Peter Daniels

NEW CREATION

It's a Monday in a month of pressure.
This year the mantle of the earth has shifted
underneath the mountains,
while we maintain our posture,
with our minds immune to change.

Weather seems hard to capture
but there are statistics. Flowers
are brief, but the trees remember
seasons in their rings. Who notices them
growing, while their blossom falls away?

The tree rings build a library
of seasons, printed lighter, or heavier.
The rumour in the library is that something
will be coming to destroy all this.
Nothing to do about it all but read.

Trees made into arks for the extinct:
the wood remembers the seasons,
the fossils never found. Down on the bottom
with the wreck, creatures are moving,
making the new geology, long beyond us.

* * *

DOWN AND UP

Under the beginnings of a storm, the trees are unhappy
and I yearn with them, how I long for a squall.

The storm is heavy but I'm not sad, something is
holding the depth within me, not tipping the scale.

I've come to notice when I'm down and up, wallowing
and achieving wonders, ridden by my own cycle.

The weight of the world on my shoulders feels more
satisfying, bigger and heavier than my skull.

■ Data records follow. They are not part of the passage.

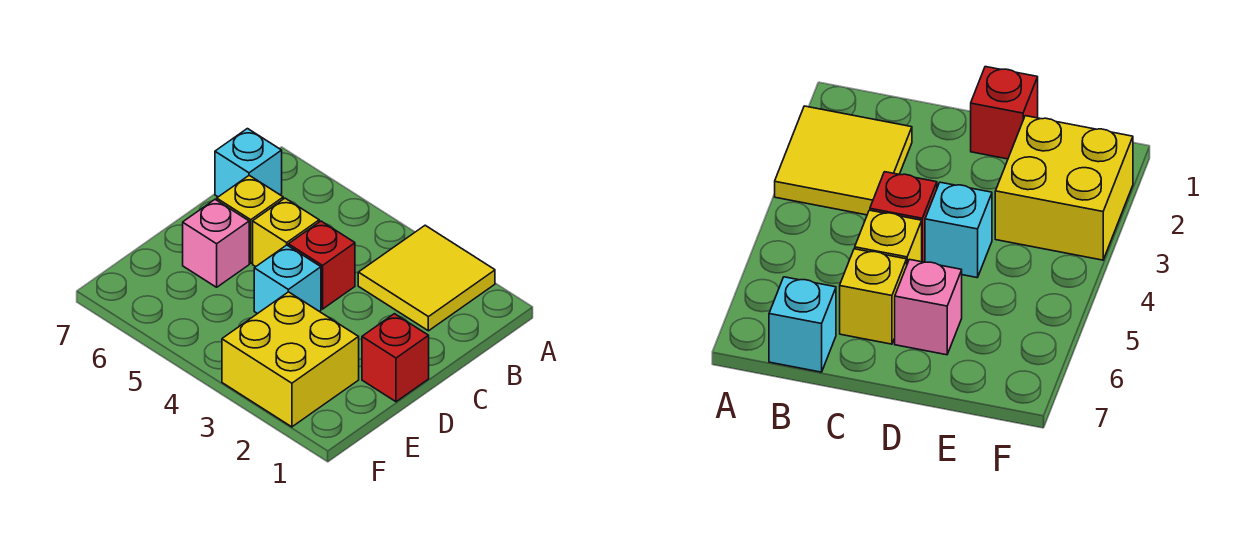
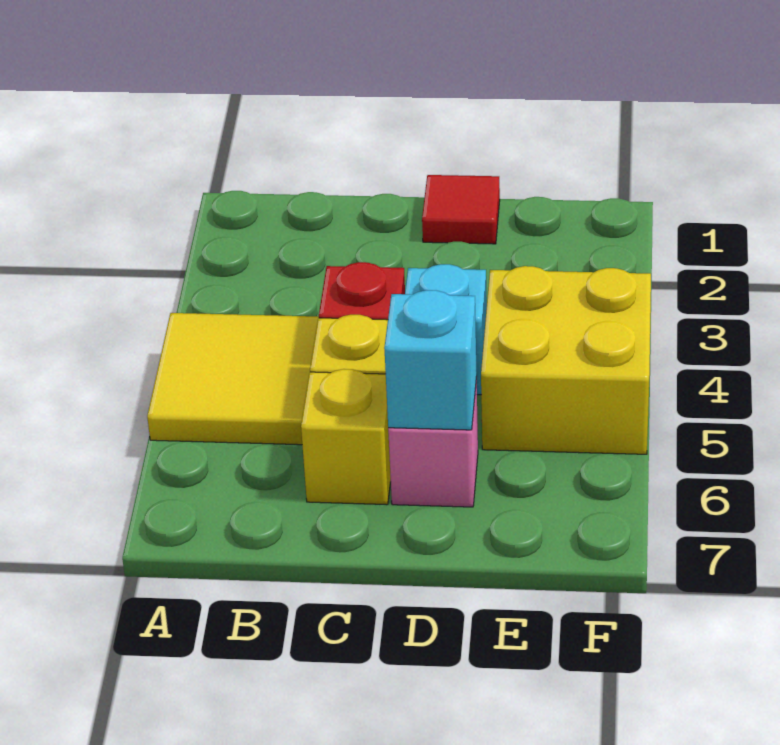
yellow 2x2 tile [358,225,495,331] -> yellow 2x2 tile moved to [147,313,319,445]
cyan 1x1 brick [215,129,282,197] -> cyan 1x1 brick moved to [384,290,477,430]
red 1x1 brick [362,314,429,402] -> red 1x1 tile [422,175,500,244]
yellow 2x2 brick [222,292,359,427] -> yellow 2x2 brick moved to [481,266,651,454]

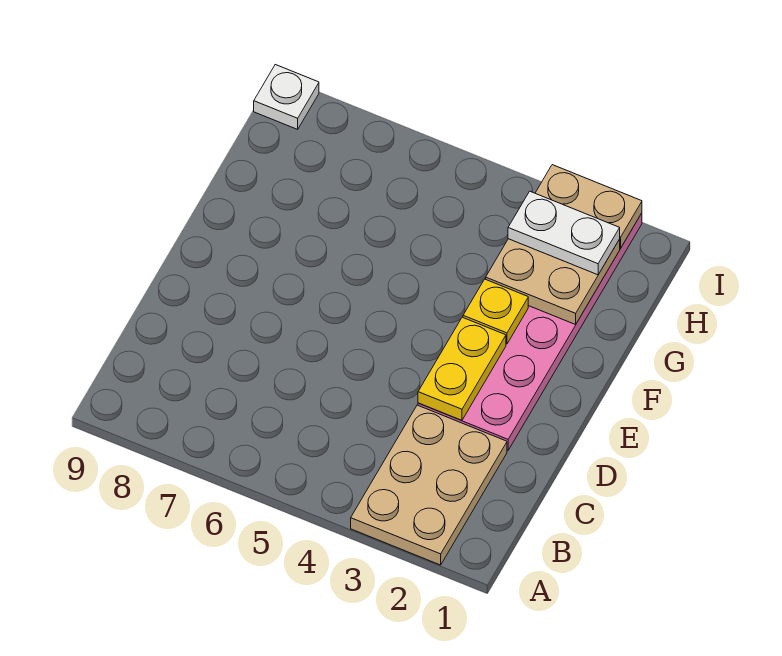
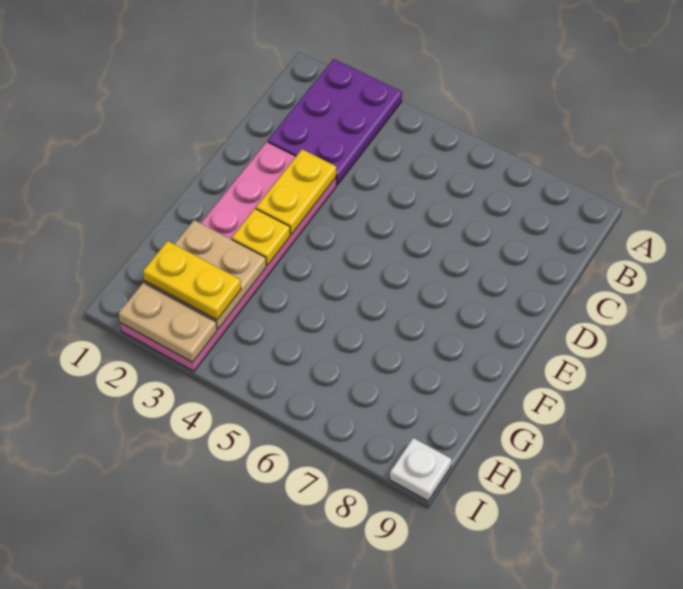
tan 2x3 plate [351,405,507,565] -> purple 2x3 plate [268,59,402,185]
white 1x2 plate [508,191,620,275] -> yellow 1x2 plate [143,241,241,320]

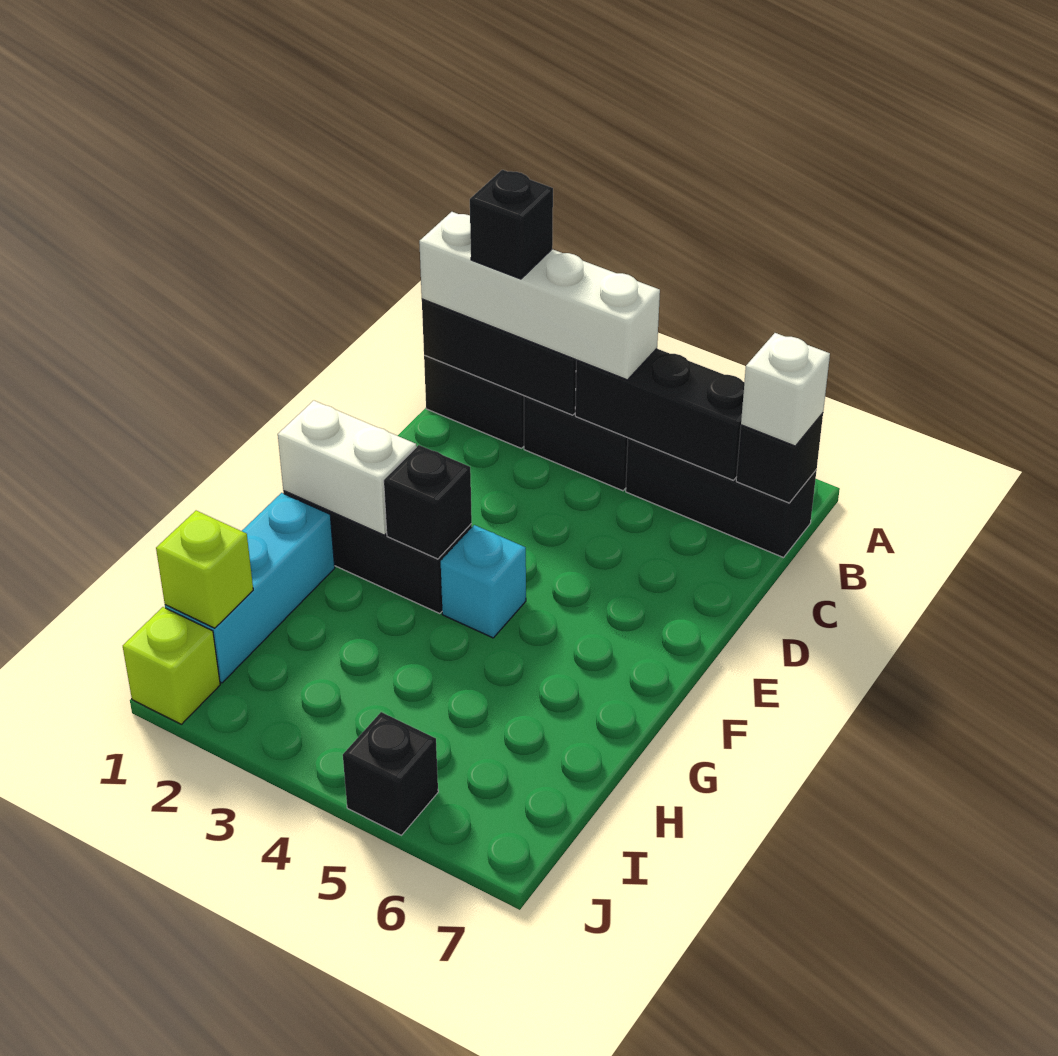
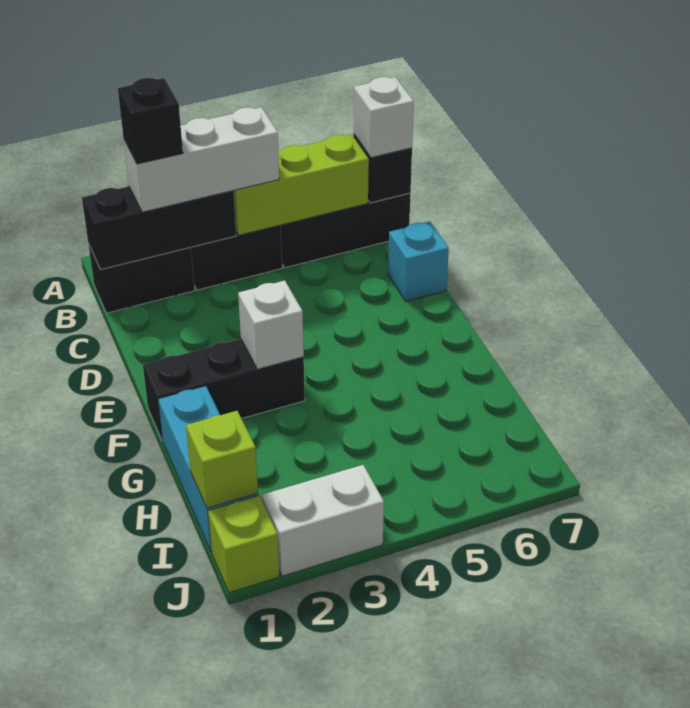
white 1x4 brick [419,212,660,380] -> white 1x3 brick [124,107,279,212]
black 1x3 brick [575,349,744,480] -> lime 1x3 brick [234,134,369,235]
white 1x2 brick [278,401,416,535] -> white 1x2 brick moved to [262,465,384,576]
black 1x1 brick [384,445,472,559] -> white 1x1 brick [238,281,304,369]
cyan 1x1 brick [441,525,526,638] -> cyan 1x1 brick moved to [388,221,449,301]
black 1x1 brick [343,712,438,835] -> none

Blessed by the weather or a simple coincidence,up
odd but true, it gets me there: a modicum of skill.

The sun peeps through the cloud and we all
peep back at it like coy children praised at school.

On the upper side of the cloud cover, God sits deciding
what's on the cards, sharpening the moon like a sickle.

 

Peter Daniels won the Arvon (2008) and TLS (2010) poetry competitions, and his first full poetry collection Counting Eggs is published by Mulfran Press. He was recently a writer in residence at London Metropolitan Archives. His translations of Vladislav Khodasevich from Russian will be published by Angel Books in 2013.